*Texte étudié:*
—————
Que pensent les pilotes de la radio en MotoGP ?

Comme sur tous les sujets de ce genre, les pilotes doivent avoir le dernier mot. Alors, qu’en pensent-ils ? Ils sont assez mitigés, pour les plus modérés et ceux qui sont contre n’hésitent pas à le dire. De nombreuses voix se sont élevées contre cette nouveauté. Le plus vocal était sans doute Pecco Bagnaia, qui prévoit de refuser d’utiliser la radio, quitte à se prendre des pénalités ! Johann Zarco aussi est contre, comme on l’a vu récemment, comme Pedro Acosta et Marc Marquez – dans une moindre mesure. Vous l’aurez compris, c’est loin de faire l’unanimité, sans parler des problèmes liés au fait d’avoir un système non loin du crâne – et donc potentiellement dangereux – évoqués par Acosta, ou alors, du bruit que fait la moto.

« Je pense que je vais prendre des amendes à chaque course, car je ne vais rien mettre du tout »
—————
*Données enregistrées:*
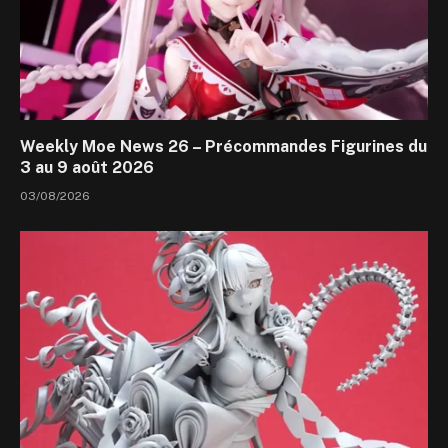
Weekly Moe News 26 – Précommandes Figurines du
3 au 9 août 2026
03/08/2026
—————
*Travail demandé:*
Extrayez du texte sur la radio en MotoGP tout le passage qui va de « Comme sur tous » jusqu'à « fait la moto. », sans y changer un seul mot. Les lignes ne jouent aucun rôle dans cet exercice.

*Zone de réponse:*
Comme sur tous les sujets de ce genre, les pilotes doivent avoir le dernier mot. Alors, qu’en pensent-ils ? Ils sont assez mitigés, pour les plus modérés et ceux qui sont contre n’hésitent pas à le dire. De nombreuses voix se sont élevées contre cette nouveauté. Le plus vocal était sans doute Pecco Bagnaia, qui prévoit de refuser d’utiliser la radio, quitte à se prendre des pénalités ! Johann Zarco aussi est contre, comme on l’a vu récemment, comme Pedro Acosta et Marc Marquez – dans une moindre mesure. Vous l’aurez compris, c’est loin de faire l’unanimité, sans parler des problèmes liés au fait d’avoir un système non loin du crâne – et donc potentiellement dangereux – évoqués par Acosta, ou alors, du bruit que fait la moto.